初水揚げされた秋サケの初セリが9月3日、札幌で行われました。
「一番の値を付けたのがこちら、例年より小ぶりなものの脂が乗っていてどんな料理にも合うといいます」(吉村直人記者)
最高値は4.5キロの日高産のメスの「銀聖」で、1キロ当たりの価格は18万8888円。
2025年の11万1134円を大きく上回り、史上最高額となりました。
1匹あたりでは、約85万円です。
「秋を代表する北海道の魚なので、これからの景気づけも含めてこの値段を入れた」(競り落とした吉本水産手稲店 東城哲也店長)
危機的な水揚げの減少は食卓にも影響するのでしょうか…。
「今朝、競りにかけられた秋サケが早速店頭に並びました。1尾あたり税抜88万8888円です」(吉村記者)

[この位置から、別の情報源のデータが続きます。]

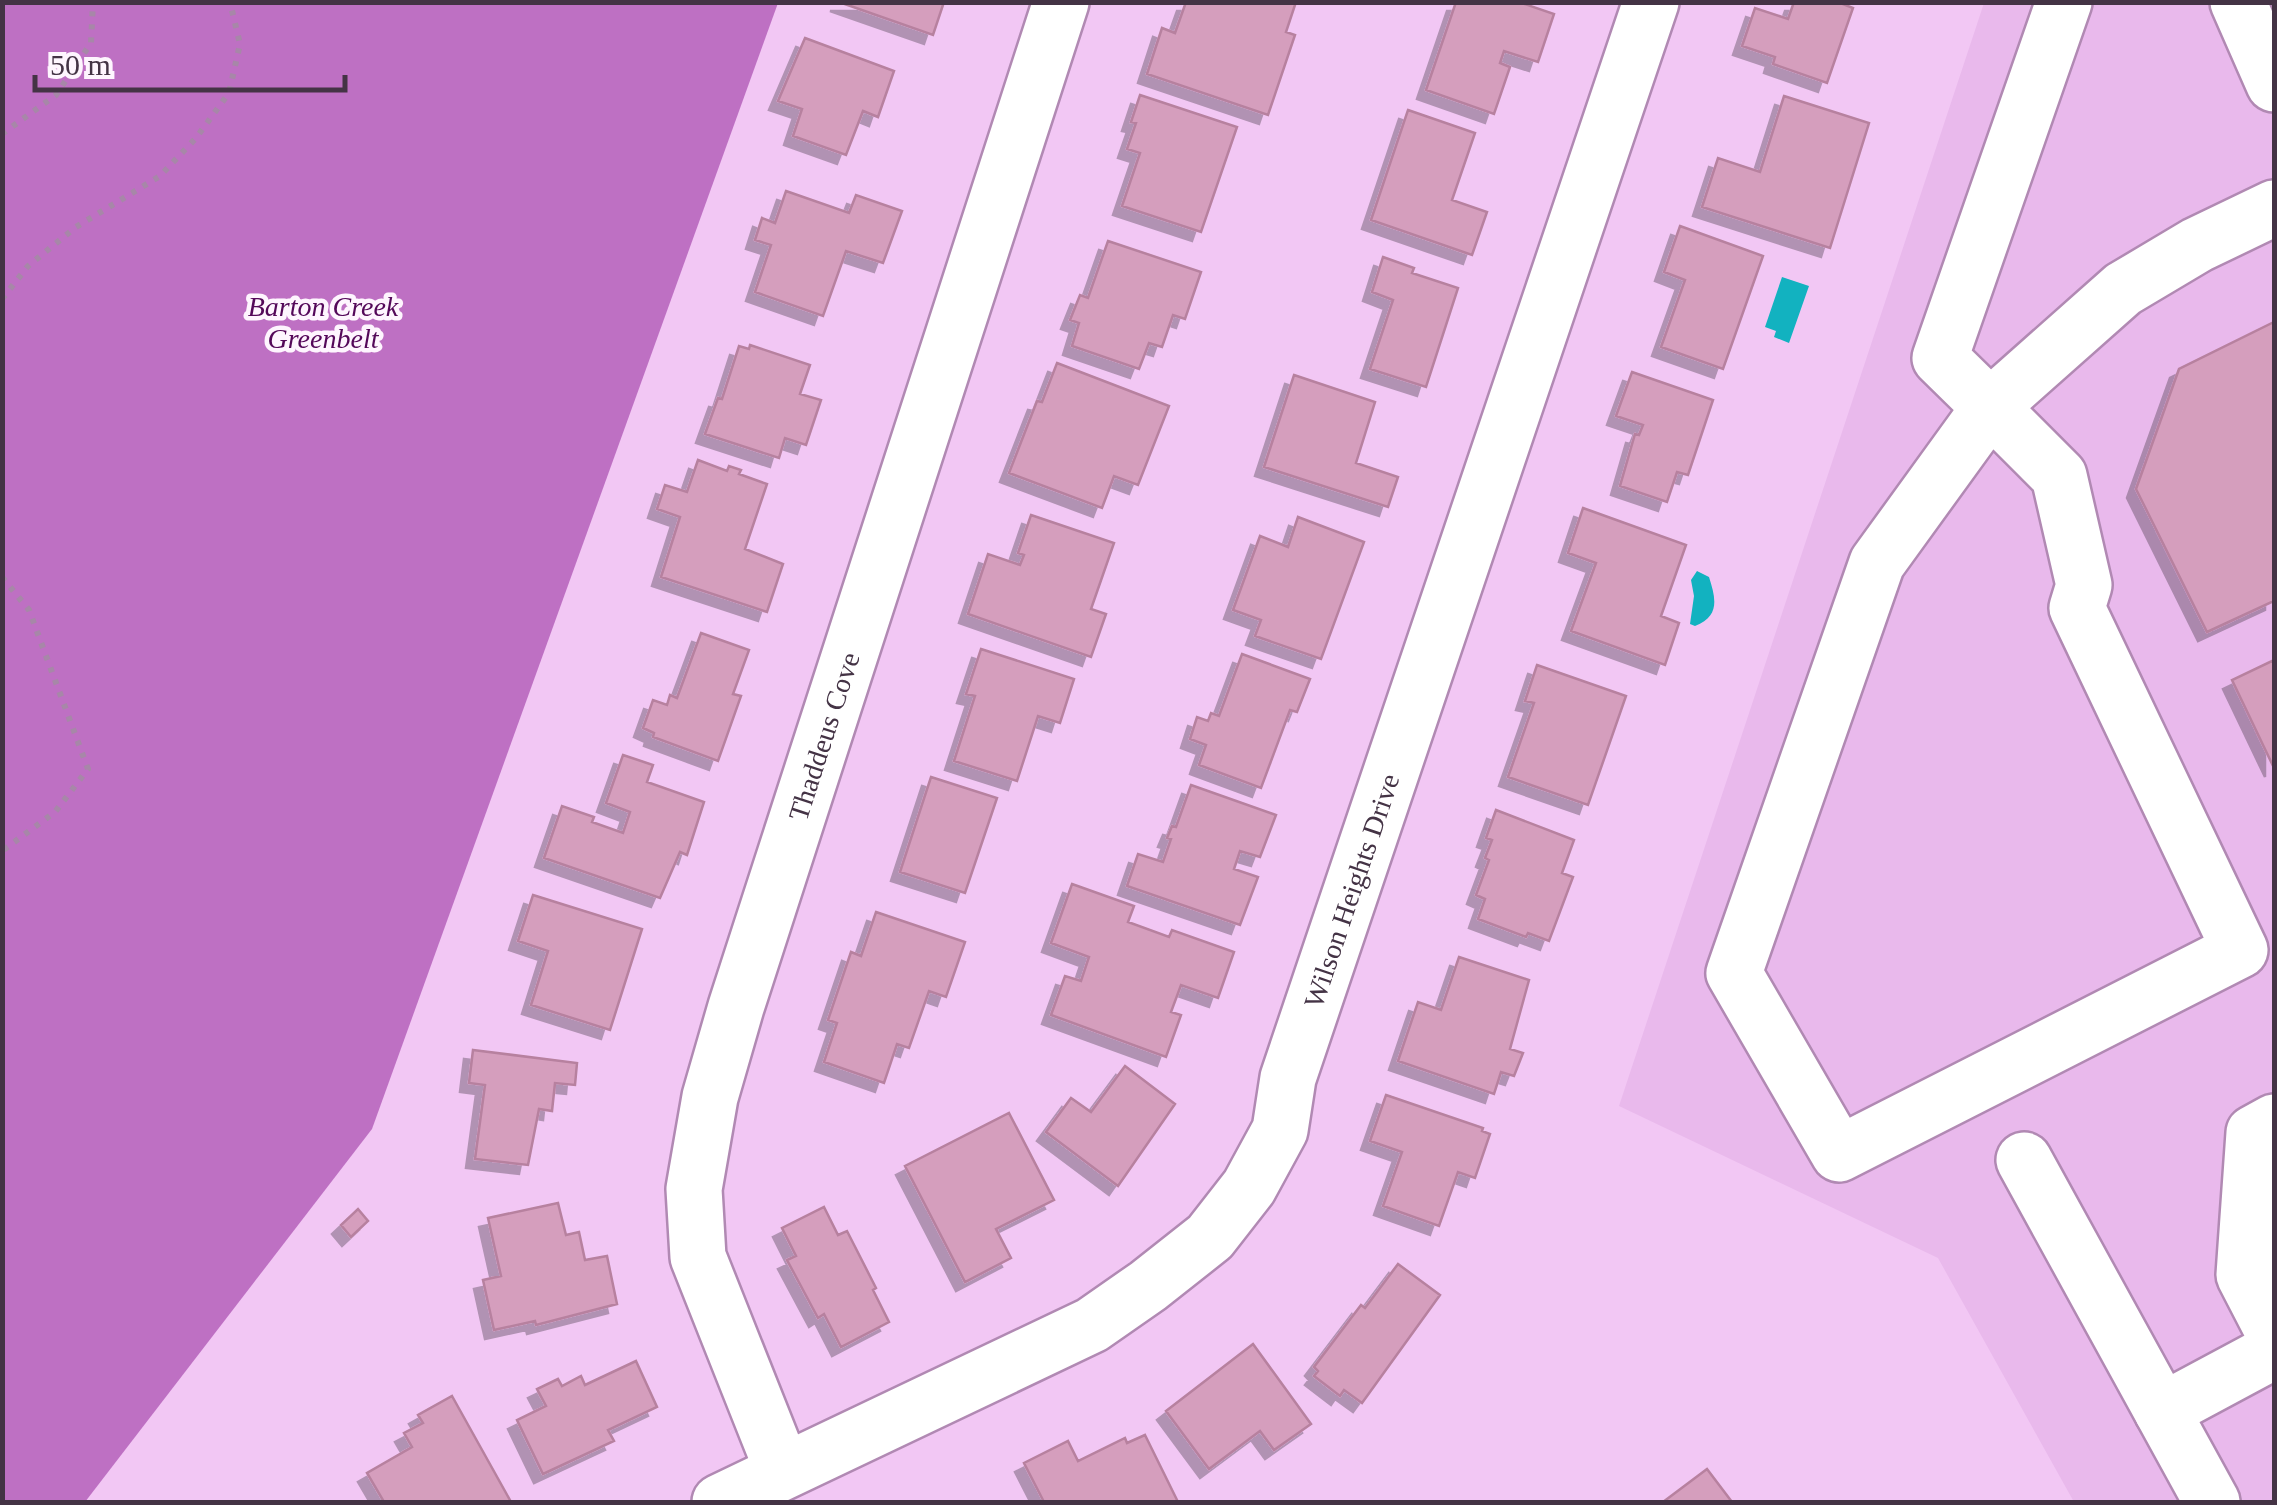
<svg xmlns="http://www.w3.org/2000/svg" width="2277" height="1505" viewBox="0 0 2277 1505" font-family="'Times New Roman',serif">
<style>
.built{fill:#e9b9ec}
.forest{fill:#be70c3}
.water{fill:#12b2c0}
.building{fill:#d59ebd;stroke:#b7819f;stroke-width:2.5;filter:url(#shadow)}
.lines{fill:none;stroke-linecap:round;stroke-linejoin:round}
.minor-casing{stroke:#b189b3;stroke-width:60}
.path{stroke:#a787a8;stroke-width:6;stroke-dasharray:5 8;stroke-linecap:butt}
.minor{stroke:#fff;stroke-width:55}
.labels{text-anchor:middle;stroke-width:9;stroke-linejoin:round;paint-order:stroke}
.park-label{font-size:28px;font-style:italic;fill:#540859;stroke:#fef5fe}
.street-label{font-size:28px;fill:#443345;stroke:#fef5fe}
</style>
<defs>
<filter id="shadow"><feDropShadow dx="-9" dy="9" stdDeviation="0" flood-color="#0004"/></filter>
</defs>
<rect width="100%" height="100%" fill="#f2c7f4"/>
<path class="built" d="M1984,3h290v1499h-200l-136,-244 -319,-152z"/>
<path class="forest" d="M3,2l775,1 -406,1126 -287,373h-82z"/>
<path class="water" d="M1782,277l27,9 -20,57 -15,-6 2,-6 -11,-4z
M1697,571l12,6c7,22 11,39 -14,49l-5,-2 4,-28 -3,-16z"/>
<path class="building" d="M839,2h105l-11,33z
M1186,2h110l-10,30 9,3 -27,80 -121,-41 15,-46 13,5z
M1456,2h63l35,12 -16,48 -34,-11 -4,12 10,4 -16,47 -68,-24z
M1794,2h44l15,6 -26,75 -54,-19 2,-7 -33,-11 13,-38 33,11z
M805,38l89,33 -16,46 -15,-6 -17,44 -53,-19 9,-27 -24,-8z
M1140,95l97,32 -36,105 -79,-26 18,-53 -13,-4 9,-26 -5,-1z
M1784,96l85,27 -39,125 -128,-41 16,-49 42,14z
M1408,110l67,23 -23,67 35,12 -15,43 -101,-35z
M786,191l63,22 7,-18 46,16 -19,52 -37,-12 -23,65 -68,-24 16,-47 -16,-5 7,-22 13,5z
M1680,226l83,30 -40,113 -62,-22 24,-67 -21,-8z
M1108,241l93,31 -16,47 -12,-4 -11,32 -13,-4 -10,26 -67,-23 7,-23 -9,-3 10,-25 8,3z
M1383,257l31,11 -2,5 46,15 -32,99 -56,-18 23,-69 -21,-8z
M2274,322v279l-67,31 -71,-143 43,-120z
M750,345l60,20 -10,29 21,6 -15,45 -21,-7 -6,20 -74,-24 13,-36 4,1 17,-53 10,3z
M1057,363l112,43 -31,79 -24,-9 -12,32 -93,-35 28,-72 5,1z
M1632,372l81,28 -25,75 -11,-3 -10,30 -47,-16 15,-52 4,1 4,-10 -27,-9z
M1294,375l81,27 -19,61 42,14 -10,30 -124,-40z
M698,460l29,11 2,-5 12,4 -2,4 28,10 -22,65 38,15 -16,48 -106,-35 19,-60 -23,-8 8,-24 22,7z
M1583,508l103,37 -25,71 18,7 -14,42 -94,-34 25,-68 -28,-10z
M1031,515l83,28 -23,66 15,5 -15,43 -123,-43 20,-60 32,11 4,-10 -6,-2z
M1298,517l66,25 -43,117 -66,-23 6,-16 -28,-10 27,-74 28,11z
M701,633l48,17 -16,44 8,2 -23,65 -65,-24 1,-4 -11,-5 10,-28 14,5 3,-10 7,3z
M981,649l93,30 -14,44 -22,-7 -21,65 -63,-20 21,-65 -9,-2z
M1242,654l68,25 -13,33 -7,-2 -29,78 -62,-23 7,-20 -16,-6 7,-22 11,4 3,-8 8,3z
M2274,660v108l-42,-88z
M1537,665l89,31 -38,109 -80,-28 26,-74 -9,-2z
M623,755l30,10 -6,17 57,20 -17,53 -7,-3 -20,46 -116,-40 18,-52 32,11 -2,5 31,11 7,-21 -24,-9z
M931,777l66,21 -32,95 -65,-21z
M1191,785l85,30 -16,42 -20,-6 -6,18 24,8 -18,48 -113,-39 11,-32 25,8 8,-23 -4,-1 5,-12 4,1z
M1496,810l78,30 -12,33 11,4 -24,64 -21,-8 -2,4 -48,-18 7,-20 -9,-4 13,-35 -4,-2 7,-18 -6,-2z
M1072,884l62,22 -6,16 41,15 3,-7 62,22 -16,46 -37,-13 -10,27 10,3 -15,42 -115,-42 14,-39 16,5 8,-24 -38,-14z
M533,895l109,34 -32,101 -79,-25 17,-54 -30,-10z
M876,912l89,30 -19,55 -17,-6 -20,57 -12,-4 -13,39 -60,-21 13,-39 -9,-3 23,-68 10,4z
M1459,957l70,23 -19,69 13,4 -9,23 -13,-4 -7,22 -96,-33 20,-59 23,8z
M473,1050l104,13 -2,22 -20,-2 -3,28 -13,-2 -11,56 -53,-6 10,-74 -16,-2z
M1125,1066l50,38 -57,82 -72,-54 25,-34 20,14z
M1386,1095l97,33 -1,3 8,3 -15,44 -17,-6 -19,54 -56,-20 19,-54 -32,-11z
M1009,1113l45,87 -58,29 15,29 -46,24 -60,-116z
M558,1203l8,32 13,-3 6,28 22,-4 10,48 -81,21 -1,-4 -41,9 -11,-50 18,-4 -13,-58z
M824,1207l14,28 9,-4 29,57 -3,2 16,32 -48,25 -17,-33 -6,4 -31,-58 9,-4 -14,-28z
M358,1209l10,12 -17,16 -10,-12z
M1398,1264l42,31 -78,108 -18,-13 -4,6 -26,-20 4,-5 -4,-4 47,-62 4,3z
M1253,1344l58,80 -37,26 -14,-19 -51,38 -43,-58z
M636,1361l21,46 -49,23 6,11 -71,33 -26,-54 29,-14 -9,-17 21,-10 4,7 19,-10 4,9z
M452,1396l59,106h-127l-17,-29 45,-26 -8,-14 19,-10 -5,-8z
M1145,1435l33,67h-134l-20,-39 44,-22 10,20 47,-23 2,5z
M1707,1469l25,33h-69z"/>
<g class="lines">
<defs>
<g id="minor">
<path d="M2064,2l-124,356 50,49 133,-118 74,-44 77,-37"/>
<path d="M2238,2l36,82"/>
<path d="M1990,407l69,69 25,109 -7,23 163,342 -401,204 -105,-181 143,-410z"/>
<path d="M2274,1122l-20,11 -10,142 30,58"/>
<path d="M2024,1160l188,342"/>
<path d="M2162,1411l112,-60"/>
<path id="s1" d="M783,1471l-85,-214 -4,-68 16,-92 26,-90 325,-1005"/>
<path id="s2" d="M720,1502l372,-177 56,-39 62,-49 39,-50 31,-57 8,-52 363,-1076"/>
</g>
</defs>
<use href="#minor" class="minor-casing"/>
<path class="path" d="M2,134l54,-39 35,-52 2,-41
M2,299l26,-33 48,-39 84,-51 36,-38 33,-45 11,-49 -10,-42
M2,577l27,33 59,159 -33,43 -53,39"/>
<use href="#minor" class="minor"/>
</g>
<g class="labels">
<g class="park-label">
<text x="323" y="316">Barton Creek<tspan x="323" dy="32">Greenbelt</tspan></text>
</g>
<g class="street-label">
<text dy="10" stroke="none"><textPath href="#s1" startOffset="770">Thaddeus Cove</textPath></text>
<text dy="10" stroke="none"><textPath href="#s2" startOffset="938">Wilson Heights Drive</textPath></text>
</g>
</g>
<rect width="2277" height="1505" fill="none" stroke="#443345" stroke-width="10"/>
<path d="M35 75v15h310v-15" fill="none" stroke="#443345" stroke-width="5"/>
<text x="50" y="75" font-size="30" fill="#443345" stroke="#fef5fe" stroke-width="8" paint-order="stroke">50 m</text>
</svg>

秋サケ1匹88万円を超える値札に、訪れた買い物客もびっくり!
「いくら?」(桁を数える男性)
「88万8888円」(東城哲也店長)
「(桁が大きすぎて)目が追いつかなかった」(桁を数える男性)
驚きの高値が付いた秋サケ。
気になるのが切り身の値段です。
「これなら買います、こっち(4.5キロの銀聖)は無理だけど、初物だから、食べてみたいと思って買いました。思ったより安いと思いました。これは焼いて食べます」(客)
こちらのお店では、切り身は100グラムあたり199円で、4切れで700円ほどです。
一方で、2026年も高値が続いているのが筋子です。
1腹で4000円前後と、やはり手を出しづらい価格でした。
「2025年から、イクラはもう食べられないものになってしまった」(客)
高値がつく背景には深刻な不漁予測があります。
2026年の来遊量は記録的不漁だった2025年の半分と予測され、不漁となる恐れがあります。
「小さいですね。特にメスが小さいですね。正直(価格は)何割か上がってしまう」(丸水札幌中央水産 宮部裕平さん)
北海道の「秋の味覚」の代表、秋サケの水揚げ量回復が期待されます。
札幌市中央卸売市場の道産すじこの卸価格を過去20年調べてみました。
2005年は100グラムあたり159円でした。
その後、緩やかに上昇を続け、2024年には829円に。
そして2025年に、倍近い1745円まで急上昇しました。
20年で11倍ほどに高騰しています。
この背景には親のサケそのものの不漁があり、2026年はピーク時の2004年に比べると6%ほどにとどまると予測されています。
去年以上の不漁が予想されるなか、北海道の秋の味覚サケ・イクラはどうなっていくのか、今後も注目です。